THE VERY KIND OF ‘DISRUPTION’ that Silicon Valley has relentlessly promoted for the past two decades achieved a shocking result in 2016 with the election of Donald Trump. Facebook, Google and Twitter -- eager to capture eyeballs and entertain their users -- turned a blind eye to the fake news and hateful ideas proliferating on their platforms. Meanwhile, discontent with the “meritocratic” ideology emanating from Silicon Valley fueled much of the populist anger in the Rust Belt states that sided with Trump. In “The-Know-It-Alls,” former New York Times technology columnist Noam Cohen exposes the Silicon Valley vision for society as a harrowing, libertarian, and often cruel one, one where each of us, in the words of LinkedIn’s founder, Reid Hoffman, is a “start-up of you” struggling in a hypercompetitive market without the protection of unions, government regulations, social-welfare programs or, all too often, even basic decency.

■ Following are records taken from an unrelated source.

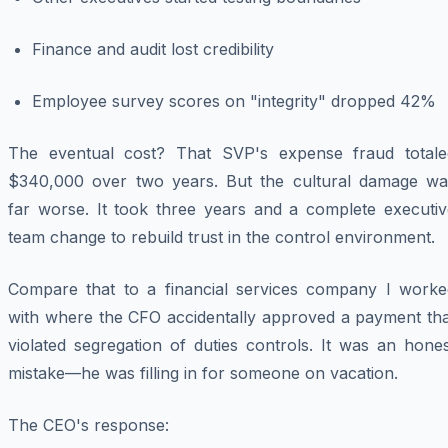
Finance and audit lost credibility
Employee survey scores on "integrity" dropped 42%
The eventual cost? That SVP's expense fraud totale
$340,000 over two years. But the cultural damage wa
far worse. It took three years and a complete executiv
team change to rebuild trust in the control environment.
Compare that to a financial services company I worke
with where the CFO accidentally approved a payment tha
violated segregation of duties controls. It was an hone
mistake—he was filling in for someone on vacation.
The CEO's response: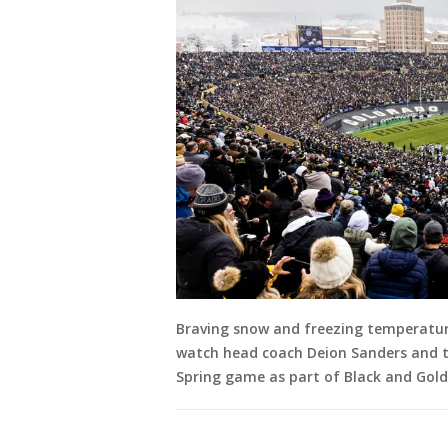
Braving snow and freezing temperatur
watch head coach Deion Sanders and th
Spring game as part of Black and Gold 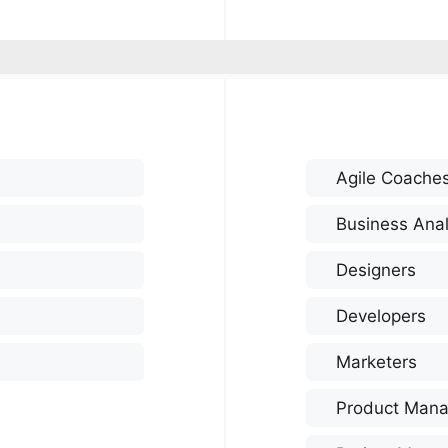
Agile Coache
Business Anal
Designers
Developers
Marketers
Product Mana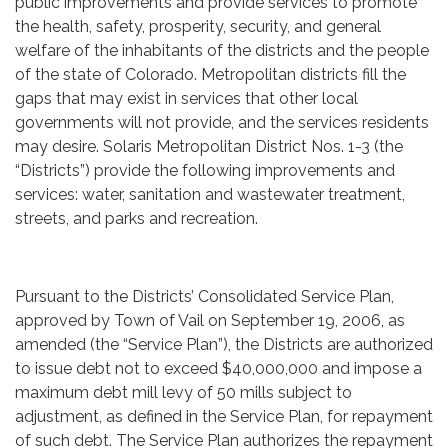
public improvements and provide services to promote
the health, safety, prosperity, security, and general
welfare of the inhabitants of the districts and the people
of the state of Colorado. Metropolitan districts fill the
gaps that may exist in services that other local
governments will not provide, and the services residents
may desire. Solaris Metropolitan District Nos. 1-3 (the
“Districts”) provide the following improvements and
services: water, sanitation and wastewater treatment,
streets, and parks and recreation.
Pursuant to the Districts’ Consolidated Service Plan,
approved by Town of Vail on September 19, 2006, as
amended (the “Service Plan”), the Districts are authorized
to issue debt not to exceed $40,000,000 and impose a
maximum debt mill levy of 50 mills subject to
adjustment, as defined in the Service Plan, for repayment
of such debt. The Service Plan authorizes the repayment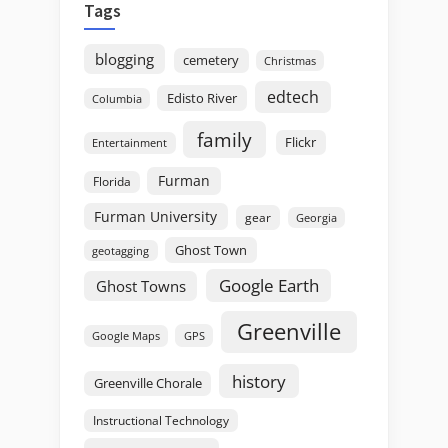
Tags
blogging
cemetery
Christmas
edtech
Edisto River
Columbia
family
Flickr
Entertainment
Furman
Florida
Furman University
gear
Georgia
Ghost Town
geotagging
Google Earth
Ghost Towns
Greenville
GPS
Google Maps
history
Greenville Chorale
Instructional Technology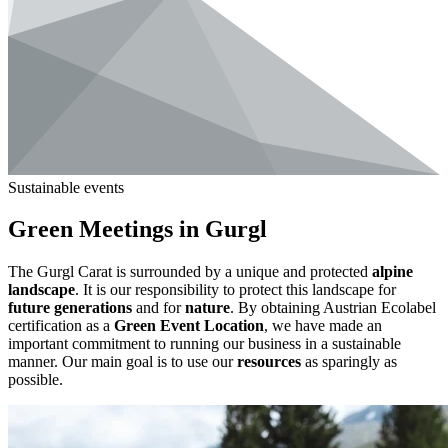
Sustainable events
Green Meetings in Gurgl
The Gurgl Carat is surrounded by a unique and protected
alpine
landscape
. It is our responsibility to protect this landscape for
future generations
and for
nature
. By obtaining Austrian Ecolabel
certification as a
Green Event Location
, we have made an
important commitment to running our business in a sustainable
manner. Our main goal is to use our
resources
as sparingly as
possible.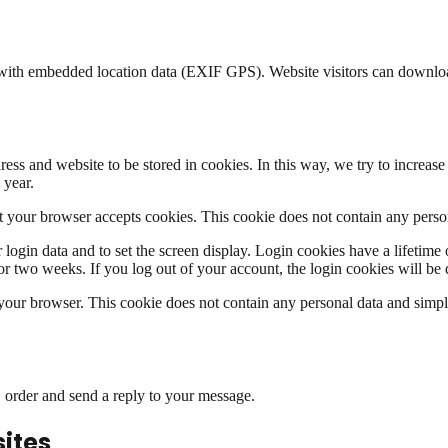
s with embedded location data (EXIF GPS). Website visitors can downlo
ress and website to be stored in cookies. In this way, we try to increa
 year.
that your browser accepts cookies. This cookie does not contain any pers
login data and to set the screen display. Login cookies have a lifetime 
r two weeks. If you log out of your account, the login cookies will be 
n your browser. This cookie does not contain any personal data and simply 
r, order and send a reply to your message.
ites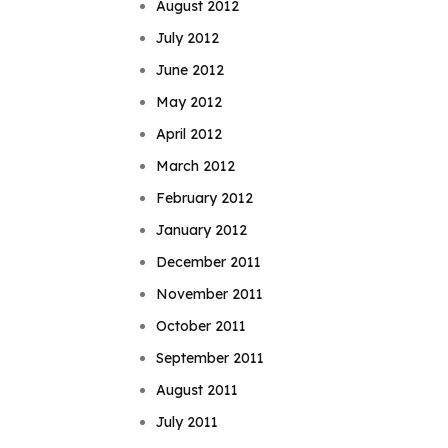
August 2012
July 2012
June 2012
May 2012
April 2012
March 2012
February 2012
January 2012
December 2011
November 2011
October 2011
September 2011
August 2011
July 2011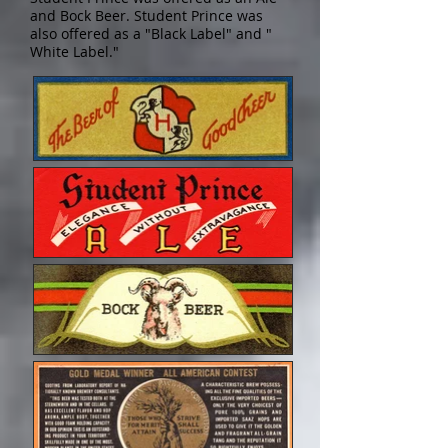
and Bock Beer. Student Prince was
also offered as a "Black Label" and "
White Label."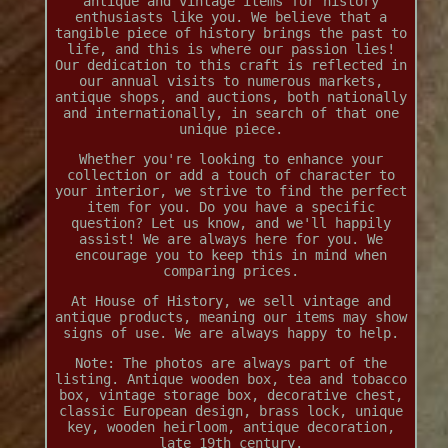
antique and vintage items for history
enthusiasts like you. We believe that a
tangible piece of history brings the past to
life, and this is where our passion lies!
Our dedication to this craft is reflected in
our annual visits to numerous markets,
antique shops, and auctions, both nationally
and internationally, in search of that one
unique piece.
Whether you're looking to enhance your
collection or add a touch of character to
your interior, we strive to find the perfect
item for you. Do you have a specific
question? Let us know, and we'll happily
assist! We are always here for you. We
encourage you to keep this in mind when
comparing prices.
At House of History, we sell vintage and
antique products, meaning our items may show
signs of use. We are always happy to help.
Note: The photos are always part of the
listing. Antique wooden box, tea and tobacco
box, vintage storage box, decorative chest,
classic European design, brass lock, unique
key, wooden heirloom, antique decoration,
late 19th century.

IN ‘THE KNOW-IT-ALLS,’ Cohen explores how we reached this poisonous juncture by chronicling the rise of Silicon Valley as a political and intellectual force in American life. Highlighting the role of Stanford University as the incubator of this new class of all-powerful geeks, and focusing particularly on John McCarthy, the maverick computer scientist who pioneered the term “artificial intelligence” and was the godfather of the first hackers, Cohen shows how smart guys (and they are indeed overwhelmingly guys) like Jeff Bezos, Peter Thiel, Sergey Brin, Larry Page, and Mark Zuckerberg fell in love with a radically individualistic ideal espoused in the computer lab and then ruthlessly mainstreamed it.
THE CHARACTERS who populate Cohen’s story have dreams of world domination yet, as has become all too clear, are the last people you should trust to set the priorities for our society or any society.